The scariest thing about getting older is the way it can rob us of our independence. The things we used to be able to take care of on our own can become almost impossible. That includes everything from driving to the grocery store to getting up in the morning and taking a shower. If you’re watching a relative go through something like this, you probably want to help. That’s a great impulse. You may even talk to your family members and decide that you have enough room in your house to invite your relative to live with you. Surely he or she be grateful, and the problem will be solved, right? It might be, but you need to be prepared for obstacles.
When they won’t go
You probably imagine your relative responding to your invitation with “That sounds lovely! Can you help me pack?” Some relatives will respond with gratitude and enthusiasm. Some will be more reluctant, although they’ll agree to it anyway. However, there are plenty of people who will just refuse to leave their home. They’ll say that they’ve lived exactly where they are for decades now, and it’s been working fine, so they’re not going to change a thing.
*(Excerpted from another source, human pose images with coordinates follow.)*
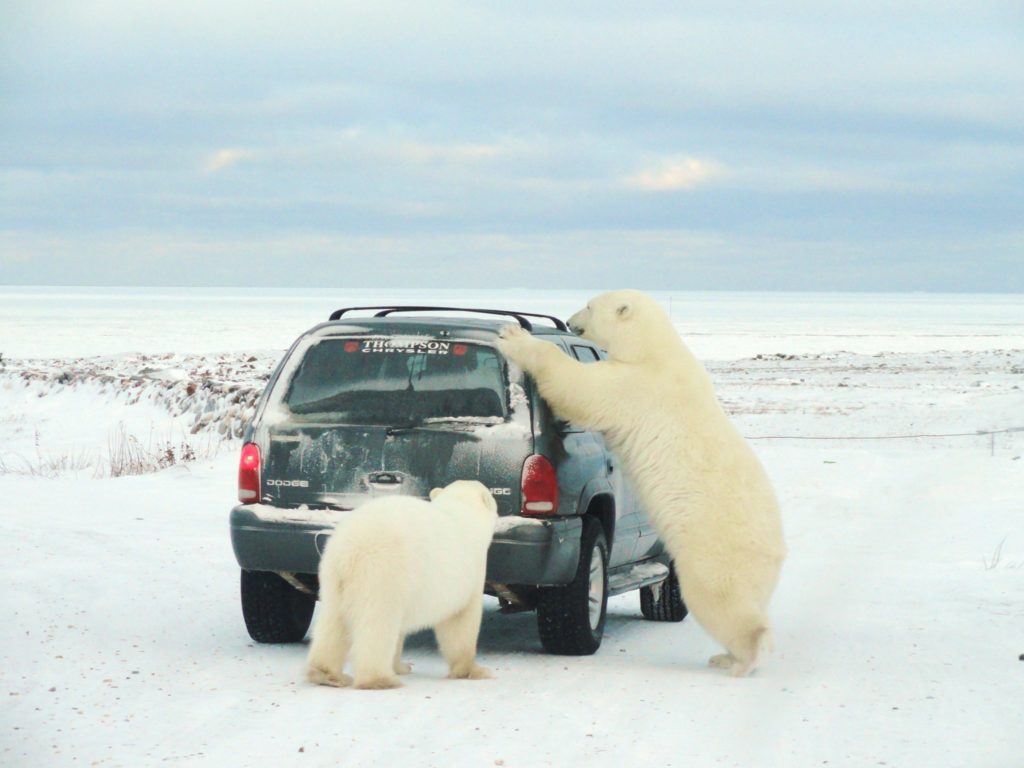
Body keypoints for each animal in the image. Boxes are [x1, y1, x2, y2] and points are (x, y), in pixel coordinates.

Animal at [305, 481, 497, 692]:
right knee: (378, 624)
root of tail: (349, 551)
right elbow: (461, 622)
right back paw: (380, 680)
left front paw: (401, 666)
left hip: (333, 577)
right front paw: (475, 670)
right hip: (381, 573)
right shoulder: (470, 571)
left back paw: (327, 674)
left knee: (333, 622)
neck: (462, 510)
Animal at [499, 290, 786, 675]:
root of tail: (775, 551)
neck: (654, 348)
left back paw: (736, 659)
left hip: (716, 553)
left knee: (722, 603)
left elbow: (579, 387)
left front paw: (513, 336)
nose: (570, 320)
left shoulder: (635, 385)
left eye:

This should go without saying, but don’t make threats. Don’t say, “Come with me now, or we’re going to put you in a nursing home.” That’s probably not going to be effective, and it’s just not a very nice way to treat someone you love. Feel free to be frustrated, but try not to take it out on your relative. Why would he or she want to go live with someone who yells at others? You can try and join forces with other family members to explain the benefits of your relative moving in with you. You can express worry that your relative will fall down one morning and not be discovered for hours. But at the end of the day, your relative is still considered to be an adult capable of making autonomous decisions. There are very good reasons for that, even if it may temporarily make life harder for your family.
When they will go
If your relative readily agrees that it’s time to live somewhere else, that’s great, but you probably won’t be able to make the move that very same day. Give yourself a few days to get your house ready for a new member. You should also read up on any special medical needs your relative might have. For instance, if he or she relies on a cpap machine, you’ll want to know how to keep it clean and well-maintained. If your relative is diabetic, make sure you know how to help with blood sugar testing.
A few weeks down the line, once your relative is settled in nicely and the household has established a routine, it will probably be time to figure out how to sell your relative’s now-vacant house. Ask around and find a good real estate agent in your area (if you’re near Cincinnati, SW Ohio Real Estate is a good starting point). If your relative owns the house, you’ll need him or her to agree to sell first, so don’t skip that very important step. But gently make the reminder that an unoccupied house is a great target for vandals and thieves. It’s better for someone to use it rather than for it to just sit there. If your relative is resistant, that’s understandable. See if you can find a friend or another relative willing to rent the house for a while instead of selling it. Whenever possible, it’s always better to work with, rather than against, your loved one.